> _Available records_
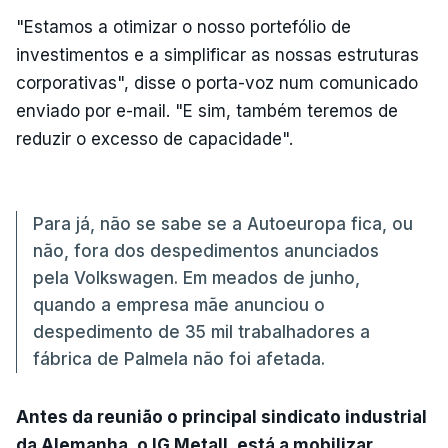
"Estamos a otimizar o nosso portefólio de
investimentos e a simplificar as nossas estruturas
corporativas", disse o porta-voz num comunicado
enviado por e-mail. "E sim, também teremos de
reduzir o excesso de capacidade".
Para já, não se sabe se a Autoeuropa fica, ou
não, fora dos despedimentos anunciados
pela Volkswagen. Em meados de junho,
quando a empresa mãe anunciou o
despedimento de 35 mil trabalhadores a
fábrica de Palmela não foi afetada.
Antes da reunião o principal sindicato industrial
da Alemanha, o IG Metall, está a mobilizar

> _Your goal_
Copy out the text of the records above word for word, leaving the pictures out of your answer.

> _Problem solution_
"Estamos a otimizar o nosso portefólio de
investimentos e a simplificar as nossas estruturas
corporativas", disse o porta-voz num comunicado
enviado por e-mail. "E sim, também teremos de
reduzir o excesso de capacidade".
Para já, não se sabe se a Autoeuropa fica, ou
não, fora dos despedimentos anunciados
pela Volkswagen. Em meados de junho,
quando a empresa mãe anunciou o
despedimento de 35 mil trabalhadores a
fábrica de Palmela não foi afetada.
Antes da reunião o principal sindicato industrial
da Alemanha, o IG Metall, está a mobilizar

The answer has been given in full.